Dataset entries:
+ + + + +
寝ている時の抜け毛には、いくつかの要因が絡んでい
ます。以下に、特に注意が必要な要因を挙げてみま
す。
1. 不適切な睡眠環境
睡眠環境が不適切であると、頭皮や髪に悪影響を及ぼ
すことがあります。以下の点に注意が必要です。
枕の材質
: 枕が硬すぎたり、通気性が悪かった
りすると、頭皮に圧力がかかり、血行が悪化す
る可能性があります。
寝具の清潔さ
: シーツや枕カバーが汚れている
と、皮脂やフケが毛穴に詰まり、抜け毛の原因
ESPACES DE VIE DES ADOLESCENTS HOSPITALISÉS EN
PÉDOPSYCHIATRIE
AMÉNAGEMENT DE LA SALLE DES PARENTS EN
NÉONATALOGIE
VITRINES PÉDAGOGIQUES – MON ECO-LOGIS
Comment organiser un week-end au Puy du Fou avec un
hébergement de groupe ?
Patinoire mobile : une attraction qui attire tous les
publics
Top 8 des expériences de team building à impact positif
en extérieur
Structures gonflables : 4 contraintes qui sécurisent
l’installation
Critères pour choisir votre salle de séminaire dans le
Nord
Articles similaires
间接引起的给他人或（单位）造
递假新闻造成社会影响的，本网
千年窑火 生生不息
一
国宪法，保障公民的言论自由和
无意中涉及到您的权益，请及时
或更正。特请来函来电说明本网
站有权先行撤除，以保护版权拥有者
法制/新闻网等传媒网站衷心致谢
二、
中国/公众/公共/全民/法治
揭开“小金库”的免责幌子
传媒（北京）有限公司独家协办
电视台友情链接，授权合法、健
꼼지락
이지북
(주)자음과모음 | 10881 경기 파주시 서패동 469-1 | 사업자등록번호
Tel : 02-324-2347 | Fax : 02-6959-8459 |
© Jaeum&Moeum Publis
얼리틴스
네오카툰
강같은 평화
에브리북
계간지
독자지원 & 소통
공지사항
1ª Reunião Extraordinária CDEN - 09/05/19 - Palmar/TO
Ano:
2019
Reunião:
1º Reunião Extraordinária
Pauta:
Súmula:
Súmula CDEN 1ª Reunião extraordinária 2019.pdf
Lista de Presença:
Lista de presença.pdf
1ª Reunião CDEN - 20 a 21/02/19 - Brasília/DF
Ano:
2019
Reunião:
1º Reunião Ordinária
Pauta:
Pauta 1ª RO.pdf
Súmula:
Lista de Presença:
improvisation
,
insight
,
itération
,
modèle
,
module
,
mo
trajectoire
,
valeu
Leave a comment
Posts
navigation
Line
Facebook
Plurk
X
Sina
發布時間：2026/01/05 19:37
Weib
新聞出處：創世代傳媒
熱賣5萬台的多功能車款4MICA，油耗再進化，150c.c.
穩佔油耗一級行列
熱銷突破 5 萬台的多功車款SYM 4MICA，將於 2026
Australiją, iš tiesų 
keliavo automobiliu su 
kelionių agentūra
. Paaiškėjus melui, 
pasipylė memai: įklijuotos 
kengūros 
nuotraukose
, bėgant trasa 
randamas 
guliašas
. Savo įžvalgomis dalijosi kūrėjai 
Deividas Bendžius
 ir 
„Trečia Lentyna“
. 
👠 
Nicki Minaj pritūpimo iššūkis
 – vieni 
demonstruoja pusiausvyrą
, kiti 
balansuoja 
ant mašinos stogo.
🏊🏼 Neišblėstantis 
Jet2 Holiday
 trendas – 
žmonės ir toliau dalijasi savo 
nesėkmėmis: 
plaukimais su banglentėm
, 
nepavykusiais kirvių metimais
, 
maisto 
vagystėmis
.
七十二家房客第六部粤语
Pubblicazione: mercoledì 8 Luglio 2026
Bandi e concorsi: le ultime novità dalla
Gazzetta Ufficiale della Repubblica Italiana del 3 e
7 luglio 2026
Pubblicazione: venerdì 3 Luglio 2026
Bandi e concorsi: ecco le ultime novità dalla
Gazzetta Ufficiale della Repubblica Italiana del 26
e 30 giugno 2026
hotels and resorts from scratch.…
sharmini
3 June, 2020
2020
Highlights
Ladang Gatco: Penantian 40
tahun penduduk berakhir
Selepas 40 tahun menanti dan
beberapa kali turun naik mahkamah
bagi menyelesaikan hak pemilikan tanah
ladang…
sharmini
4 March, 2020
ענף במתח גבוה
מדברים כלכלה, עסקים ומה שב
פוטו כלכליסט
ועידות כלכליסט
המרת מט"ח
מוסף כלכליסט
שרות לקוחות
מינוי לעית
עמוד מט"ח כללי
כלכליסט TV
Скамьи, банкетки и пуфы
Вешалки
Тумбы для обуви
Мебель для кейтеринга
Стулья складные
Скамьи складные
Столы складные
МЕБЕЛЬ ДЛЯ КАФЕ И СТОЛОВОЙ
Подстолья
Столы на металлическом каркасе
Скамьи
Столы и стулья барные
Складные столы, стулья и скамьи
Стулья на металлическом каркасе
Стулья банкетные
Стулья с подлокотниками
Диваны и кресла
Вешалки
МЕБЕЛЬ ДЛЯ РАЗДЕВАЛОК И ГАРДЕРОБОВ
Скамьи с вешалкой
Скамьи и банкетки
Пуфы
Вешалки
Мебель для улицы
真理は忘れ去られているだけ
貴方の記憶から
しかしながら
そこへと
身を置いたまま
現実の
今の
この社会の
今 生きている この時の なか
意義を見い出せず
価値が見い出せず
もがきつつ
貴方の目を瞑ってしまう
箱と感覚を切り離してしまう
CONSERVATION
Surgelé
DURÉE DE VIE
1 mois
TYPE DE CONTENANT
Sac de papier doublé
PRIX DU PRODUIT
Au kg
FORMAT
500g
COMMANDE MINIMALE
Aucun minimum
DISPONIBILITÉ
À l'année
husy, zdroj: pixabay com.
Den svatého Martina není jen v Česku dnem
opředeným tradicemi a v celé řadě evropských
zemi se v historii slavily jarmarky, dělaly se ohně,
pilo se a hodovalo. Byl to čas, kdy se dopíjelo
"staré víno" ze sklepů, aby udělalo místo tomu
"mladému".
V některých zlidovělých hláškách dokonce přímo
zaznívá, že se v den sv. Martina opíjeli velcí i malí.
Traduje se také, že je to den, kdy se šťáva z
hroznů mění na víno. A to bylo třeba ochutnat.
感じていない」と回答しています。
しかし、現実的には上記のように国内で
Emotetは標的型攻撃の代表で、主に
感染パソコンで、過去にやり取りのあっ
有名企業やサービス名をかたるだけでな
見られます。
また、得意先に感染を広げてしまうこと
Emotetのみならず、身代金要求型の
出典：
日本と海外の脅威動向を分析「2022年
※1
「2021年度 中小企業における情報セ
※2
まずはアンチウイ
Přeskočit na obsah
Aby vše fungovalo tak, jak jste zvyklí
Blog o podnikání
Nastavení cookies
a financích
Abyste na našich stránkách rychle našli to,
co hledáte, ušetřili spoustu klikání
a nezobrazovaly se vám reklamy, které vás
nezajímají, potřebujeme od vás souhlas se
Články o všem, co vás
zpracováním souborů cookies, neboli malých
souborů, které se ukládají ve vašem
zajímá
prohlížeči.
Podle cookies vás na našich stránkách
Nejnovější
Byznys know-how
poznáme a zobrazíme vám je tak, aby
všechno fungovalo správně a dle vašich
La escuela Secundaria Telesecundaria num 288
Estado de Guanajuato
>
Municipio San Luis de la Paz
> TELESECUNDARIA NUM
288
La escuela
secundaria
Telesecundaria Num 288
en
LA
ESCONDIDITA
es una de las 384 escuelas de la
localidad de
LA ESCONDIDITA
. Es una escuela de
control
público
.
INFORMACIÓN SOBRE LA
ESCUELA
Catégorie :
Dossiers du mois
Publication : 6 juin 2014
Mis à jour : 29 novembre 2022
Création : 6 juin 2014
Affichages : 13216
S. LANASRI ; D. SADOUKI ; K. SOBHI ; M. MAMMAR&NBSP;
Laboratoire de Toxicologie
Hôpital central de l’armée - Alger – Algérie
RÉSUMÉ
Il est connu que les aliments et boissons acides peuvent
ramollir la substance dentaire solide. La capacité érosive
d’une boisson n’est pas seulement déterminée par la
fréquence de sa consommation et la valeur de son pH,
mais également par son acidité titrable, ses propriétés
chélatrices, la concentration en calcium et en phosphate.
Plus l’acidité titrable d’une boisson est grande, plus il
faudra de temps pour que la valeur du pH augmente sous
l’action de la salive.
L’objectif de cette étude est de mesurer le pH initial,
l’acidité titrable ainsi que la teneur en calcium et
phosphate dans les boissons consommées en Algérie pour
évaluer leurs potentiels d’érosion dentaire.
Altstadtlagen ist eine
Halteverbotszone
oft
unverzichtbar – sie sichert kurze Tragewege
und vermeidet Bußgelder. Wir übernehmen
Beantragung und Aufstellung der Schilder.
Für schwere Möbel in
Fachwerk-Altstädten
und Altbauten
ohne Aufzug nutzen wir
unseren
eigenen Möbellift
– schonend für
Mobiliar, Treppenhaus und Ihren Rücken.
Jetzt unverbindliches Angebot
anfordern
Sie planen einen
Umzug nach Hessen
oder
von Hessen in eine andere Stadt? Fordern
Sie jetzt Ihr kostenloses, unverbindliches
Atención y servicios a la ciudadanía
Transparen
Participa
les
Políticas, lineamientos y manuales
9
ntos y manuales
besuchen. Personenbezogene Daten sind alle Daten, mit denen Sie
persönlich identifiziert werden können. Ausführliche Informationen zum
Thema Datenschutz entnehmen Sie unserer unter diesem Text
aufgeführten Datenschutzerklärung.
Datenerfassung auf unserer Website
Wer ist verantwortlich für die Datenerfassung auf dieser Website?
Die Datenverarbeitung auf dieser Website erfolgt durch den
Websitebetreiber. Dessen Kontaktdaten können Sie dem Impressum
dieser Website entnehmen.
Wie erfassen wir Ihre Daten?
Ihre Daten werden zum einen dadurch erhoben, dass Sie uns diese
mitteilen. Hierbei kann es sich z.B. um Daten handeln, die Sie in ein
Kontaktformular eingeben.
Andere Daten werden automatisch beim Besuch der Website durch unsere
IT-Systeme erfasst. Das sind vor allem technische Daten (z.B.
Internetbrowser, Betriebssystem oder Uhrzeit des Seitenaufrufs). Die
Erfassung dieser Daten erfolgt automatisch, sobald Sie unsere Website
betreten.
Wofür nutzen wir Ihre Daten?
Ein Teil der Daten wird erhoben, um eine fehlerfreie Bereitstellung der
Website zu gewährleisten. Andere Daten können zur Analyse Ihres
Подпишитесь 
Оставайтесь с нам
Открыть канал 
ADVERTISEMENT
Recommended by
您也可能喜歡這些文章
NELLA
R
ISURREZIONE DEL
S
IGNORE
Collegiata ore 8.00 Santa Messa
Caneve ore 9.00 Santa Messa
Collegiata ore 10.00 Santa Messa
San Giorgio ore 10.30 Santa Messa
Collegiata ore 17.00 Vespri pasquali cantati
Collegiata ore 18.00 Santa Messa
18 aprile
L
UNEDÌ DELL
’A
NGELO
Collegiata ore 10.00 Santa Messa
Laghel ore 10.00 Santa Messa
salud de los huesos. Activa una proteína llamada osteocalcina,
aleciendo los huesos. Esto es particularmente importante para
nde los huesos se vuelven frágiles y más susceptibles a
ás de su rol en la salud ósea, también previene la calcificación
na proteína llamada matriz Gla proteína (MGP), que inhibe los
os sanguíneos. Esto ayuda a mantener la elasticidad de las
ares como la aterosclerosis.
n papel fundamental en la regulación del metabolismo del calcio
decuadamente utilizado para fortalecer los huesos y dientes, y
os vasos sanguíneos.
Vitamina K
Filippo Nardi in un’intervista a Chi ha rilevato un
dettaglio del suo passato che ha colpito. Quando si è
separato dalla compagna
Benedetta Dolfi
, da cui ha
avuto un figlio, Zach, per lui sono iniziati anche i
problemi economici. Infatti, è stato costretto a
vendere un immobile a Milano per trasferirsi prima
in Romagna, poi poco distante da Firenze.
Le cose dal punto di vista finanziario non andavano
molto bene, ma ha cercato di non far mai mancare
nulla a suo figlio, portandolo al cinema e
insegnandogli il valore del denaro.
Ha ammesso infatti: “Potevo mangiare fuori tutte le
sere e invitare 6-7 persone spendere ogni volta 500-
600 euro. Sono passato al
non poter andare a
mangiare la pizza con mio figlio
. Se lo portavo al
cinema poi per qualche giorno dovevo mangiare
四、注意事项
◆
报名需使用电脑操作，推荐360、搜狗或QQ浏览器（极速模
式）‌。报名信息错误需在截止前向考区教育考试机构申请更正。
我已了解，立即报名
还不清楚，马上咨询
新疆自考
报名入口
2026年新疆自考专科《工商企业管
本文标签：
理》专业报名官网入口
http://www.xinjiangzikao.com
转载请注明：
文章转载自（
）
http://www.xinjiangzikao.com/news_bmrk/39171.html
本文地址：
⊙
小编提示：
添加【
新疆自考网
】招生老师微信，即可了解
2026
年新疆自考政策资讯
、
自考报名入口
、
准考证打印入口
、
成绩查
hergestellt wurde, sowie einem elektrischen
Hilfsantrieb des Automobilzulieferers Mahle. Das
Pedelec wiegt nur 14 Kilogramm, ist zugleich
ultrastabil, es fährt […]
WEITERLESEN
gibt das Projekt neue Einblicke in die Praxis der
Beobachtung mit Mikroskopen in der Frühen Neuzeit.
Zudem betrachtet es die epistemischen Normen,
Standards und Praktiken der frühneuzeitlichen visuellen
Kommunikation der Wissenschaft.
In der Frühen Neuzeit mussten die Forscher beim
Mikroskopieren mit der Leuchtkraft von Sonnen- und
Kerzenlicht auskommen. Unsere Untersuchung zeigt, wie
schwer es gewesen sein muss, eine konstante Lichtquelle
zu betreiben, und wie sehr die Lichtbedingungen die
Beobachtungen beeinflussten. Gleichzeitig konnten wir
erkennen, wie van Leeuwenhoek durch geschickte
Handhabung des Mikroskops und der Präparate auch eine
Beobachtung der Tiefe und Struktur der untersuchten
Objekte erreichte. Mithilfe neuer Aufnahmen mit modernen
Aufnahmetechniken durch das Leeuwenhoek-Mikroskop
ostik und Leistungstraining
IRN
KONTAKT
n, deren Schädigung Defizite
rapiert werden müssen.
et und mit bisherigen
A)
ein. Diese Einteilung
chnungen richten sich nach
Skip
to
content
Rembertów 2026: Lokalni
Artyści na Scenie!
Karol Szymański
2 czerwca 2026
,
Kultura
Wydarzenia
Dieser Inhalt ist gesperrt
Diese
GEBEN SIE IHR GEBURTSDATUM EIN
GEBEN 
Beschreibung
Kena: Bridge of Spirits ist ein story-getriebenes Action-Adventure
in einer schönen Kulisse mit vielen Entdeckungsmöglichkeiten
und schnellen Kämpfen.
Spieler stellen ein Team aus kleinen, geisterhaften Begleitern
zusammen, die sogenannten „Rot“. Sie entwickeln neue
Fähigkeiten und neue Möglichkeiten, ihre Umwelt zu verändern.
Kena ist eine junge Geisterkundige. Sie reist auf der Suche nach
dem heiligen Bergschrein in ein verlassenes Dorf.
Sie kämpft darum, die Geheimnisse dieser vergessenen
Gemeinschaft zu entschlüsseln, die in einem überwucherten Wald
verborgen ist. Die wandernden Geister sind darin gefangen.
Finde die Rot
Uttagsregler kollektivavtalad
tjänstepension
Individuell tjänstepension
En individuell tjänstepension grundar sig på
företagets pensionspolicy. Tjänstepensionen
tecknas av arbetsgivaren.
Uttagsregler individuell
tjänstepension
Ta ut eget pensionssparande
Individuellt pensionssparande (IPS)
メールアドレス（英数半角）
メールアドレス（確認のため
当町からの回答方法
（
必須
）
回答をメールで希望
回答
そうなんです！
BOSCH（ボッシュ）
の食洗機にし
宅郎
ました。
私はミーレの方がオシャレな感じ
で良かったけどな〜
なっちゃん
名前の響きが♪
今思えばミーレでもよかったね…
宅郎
+ + + + +
Retype the material from its first line through the line that contains "PÉDOPSYCHIATRIE". Copy every line in that stretch, including both ends, without changing anything.

寝ている時の抜け毛には、いくつかの要因が絡んでい
ます。以下に、特に注意が必要な要因を挙げてみま
す。
1. 不適切な睡眠環境
睡眠環境が不適切であると、頭皮や髪に悪影響を及ぼ
すことがあります。以下の点に注意が必要です。
枕の材質
: 枕が硬すぎたり、通気性が悪かった
りすると、頭皮に圧力がかかり、血行が悪化す
る可能性があります。
寝具の清潔さ
: シーツや枕カバーが汚れている
と、皮脂やフケが毛穴に詰まり、抜け毛の原因
ESPACES DE VIE DES ADOLESCENTS HOSPITALISÉS EN
PÉDOPSYCHIATRIE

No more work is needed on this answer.